(DESCRIPTION OF THE TASK)
Which of the lines below holds the string "Increased"? Copy every line that does.

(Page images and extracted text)
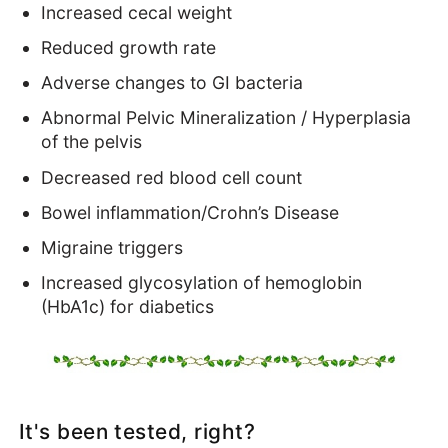
Increased cecal weight
Reduced growth rate
Adverse changes to GI bacteria
Abnormal Pelvic Mineralization / Hyperplasia
of the pelvis
Decreased red blood cell count
Bowel inflammation/Crohn’s Disease
Migraine triggers
Increased glycosylation of hemoglobin
(HbA1c) for diabetics
It's been tested, right?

(EXERCISE RESULT)
Increased cecal weight
Increased glycosylation of hemoglobin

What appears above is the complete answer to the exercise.